UTILIZING VIDEO COLORIZATION AS A SELF-SUPERVISED AUXILIARY TASK FOR OBJECT TRACKING


Tezin Türü: Yüksek Lisans

Tezin Yürütüldüğü Kurum: Orta Doğu Teknik Üniversitesi, Mühendislik Fakültesi, Bilgisayar Mühendisliği Bölümü, Türkiye

Tezin Onay Tarihi: 2021

Tezin Dili: İngilizce

Öğrenci: ENGİN FIRAT

Danışman: Emre Akbaş

Özet:

In this thesis work, we studied combining an object tracker, which uses siamese networks, with another model that is trained by using the self-supervised learning paradigm. We define grayscale video colorization as a pretext task for self-supervised learning and we select the similarity based object tracking as a downstream task. Both the siamese network based object tracker and the colorization network model use the similarity between subsequent video frames. The spatio-temporal coherence between the frames of a video enables the network to learn this similarity. We study different ways of combining the two networks.

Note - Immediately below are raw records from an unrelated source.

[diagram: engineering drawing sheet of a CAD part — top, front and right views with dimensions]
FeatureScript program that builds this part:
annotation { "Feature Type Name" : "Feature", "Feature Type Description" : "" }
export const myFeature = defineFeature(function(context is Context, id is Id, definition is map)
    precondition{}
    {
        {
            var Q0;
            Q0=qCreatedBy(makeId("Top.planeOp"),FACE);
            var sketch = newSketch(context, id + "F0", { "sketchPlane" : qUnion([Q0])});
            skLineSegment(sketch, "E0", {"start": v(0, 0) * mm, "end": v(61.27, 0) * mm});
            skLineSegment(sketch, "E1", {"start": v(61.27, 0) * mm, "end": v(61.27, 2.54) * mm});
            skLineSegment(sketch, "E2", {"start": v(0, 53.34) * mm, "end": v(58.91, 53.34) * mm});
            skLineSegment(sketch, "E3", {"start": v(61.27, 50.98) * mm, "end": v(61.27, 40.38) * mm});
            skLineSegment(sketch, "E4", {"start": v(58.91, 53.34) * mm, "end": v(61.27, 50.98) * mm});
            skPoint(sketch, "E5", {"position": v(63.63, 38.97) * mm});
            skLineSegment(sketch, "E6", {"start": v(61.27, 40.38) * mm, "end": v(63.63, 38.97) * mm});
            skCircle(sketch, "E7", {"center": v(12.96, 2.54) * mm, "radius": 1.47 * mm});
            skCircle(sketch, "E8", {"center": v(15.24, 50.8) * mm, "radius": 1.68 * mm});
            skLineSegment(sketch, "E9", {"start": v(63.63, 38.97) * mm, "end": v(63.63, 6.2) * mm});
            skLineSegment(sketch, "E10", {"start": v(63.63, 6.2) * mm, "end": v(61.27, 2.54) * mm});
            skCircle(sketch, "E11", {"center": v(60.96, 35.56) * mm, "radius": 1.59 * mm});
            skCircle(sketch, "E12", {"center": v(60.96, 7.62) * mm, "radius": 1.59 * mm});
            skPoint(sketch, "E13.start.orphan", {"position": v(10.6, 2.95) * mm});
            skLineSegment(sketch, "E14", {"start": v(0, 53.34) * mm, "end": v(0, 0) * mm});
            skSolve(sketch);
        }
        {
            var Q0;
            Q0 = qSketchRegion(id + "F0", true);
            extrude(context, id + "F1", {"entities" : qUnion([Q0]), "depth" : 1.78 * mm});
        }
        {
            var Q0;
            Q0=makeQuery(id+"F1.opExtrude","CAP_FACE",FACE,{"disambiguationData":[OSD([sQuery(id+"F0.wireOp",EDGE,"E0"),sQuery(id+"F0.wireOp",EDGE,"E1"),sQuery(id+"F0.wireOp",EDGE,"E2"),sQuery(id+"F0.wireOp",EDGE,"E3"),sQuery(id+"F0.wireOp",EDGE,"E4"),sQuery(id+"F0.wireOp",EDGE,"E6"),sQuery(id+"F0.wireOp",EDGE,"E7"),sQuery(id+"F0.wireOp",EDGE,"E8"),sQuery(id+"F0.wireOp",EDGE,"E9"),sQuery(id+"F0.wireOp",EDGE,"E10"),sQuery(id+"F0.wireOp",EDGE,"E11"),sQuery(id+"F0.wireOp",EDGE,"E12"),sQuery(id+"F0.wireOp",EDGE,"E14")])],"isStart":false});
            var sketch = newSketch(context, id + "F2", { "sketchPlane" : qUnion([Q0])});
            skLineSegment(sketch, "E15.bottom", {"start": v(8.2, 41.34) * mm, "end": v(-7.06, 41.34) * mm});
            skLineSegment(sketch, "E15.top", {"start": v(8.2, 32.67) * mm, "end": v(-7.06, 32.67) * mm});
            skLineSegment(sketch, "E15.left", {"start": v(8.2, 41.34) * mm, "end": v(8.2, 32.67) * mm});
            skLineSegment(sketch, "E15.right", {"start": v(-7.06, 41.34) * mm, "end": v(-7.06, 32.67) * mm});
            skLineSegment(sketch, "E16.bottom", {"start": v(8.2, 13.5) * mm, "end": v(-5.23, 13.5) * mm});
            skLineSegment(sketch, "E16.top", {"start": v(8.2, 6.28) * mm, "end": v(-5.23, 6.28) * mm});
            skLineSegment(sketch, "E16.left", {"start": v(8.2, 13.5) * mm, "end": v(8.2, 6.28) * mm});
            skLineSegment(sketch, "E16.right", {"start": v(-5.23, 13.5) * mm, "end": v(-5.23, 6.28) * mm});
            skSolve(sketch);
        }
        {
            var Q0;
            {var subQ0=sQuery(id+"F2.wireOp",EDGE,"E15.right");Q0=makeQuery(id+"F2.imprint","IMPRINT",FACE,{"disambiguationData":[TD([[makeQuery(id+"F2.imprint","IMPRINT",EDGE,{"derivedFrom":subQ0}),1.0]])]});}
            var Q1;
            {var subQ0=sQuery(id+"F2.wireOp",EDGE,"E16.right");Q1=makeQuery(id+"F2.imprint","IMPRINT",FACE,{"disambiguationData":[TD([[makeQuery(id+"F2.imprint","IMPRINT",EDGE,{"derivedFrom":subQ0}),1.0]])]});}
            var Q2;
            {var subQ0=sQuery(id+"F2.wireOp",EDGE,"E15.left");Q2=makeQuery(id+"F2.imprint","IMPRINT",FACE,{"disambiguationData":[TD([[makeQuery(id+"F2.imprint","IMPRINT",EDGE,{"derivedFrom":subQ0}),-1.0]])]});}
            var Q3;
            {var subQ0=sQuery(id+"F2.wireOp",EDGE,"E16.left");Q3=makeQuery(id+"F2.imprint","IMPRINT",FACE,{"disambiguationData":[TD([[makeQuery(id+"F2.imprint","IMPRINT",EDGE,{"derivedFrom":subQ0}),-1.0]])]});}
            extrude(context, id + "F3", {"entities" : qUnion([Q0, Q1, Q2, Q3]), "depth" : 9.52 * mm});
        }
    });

Since colorization framework uses similarity learning as its basis, we cross correlate output features of colorization network as in siamese network based tracker. Then, we combine two different methods by taking the weighted average of their score maps in order to obtain a combined score map. We search for the optimal value of this weight by conducting several experiments. In addition, we conducted experiments with different neural network architectures for the colorization framework. Our experimental results show that utilizing the self-supervised pretext task improves the overall success rate when the combined network is further trained in a supervised manner. In addition, we also show that self-supervised video colorization network offers an alternative way for using modern and deeper networks in siamese architectures by alleviating the strict translational invariance restriction needed by siamese architectures.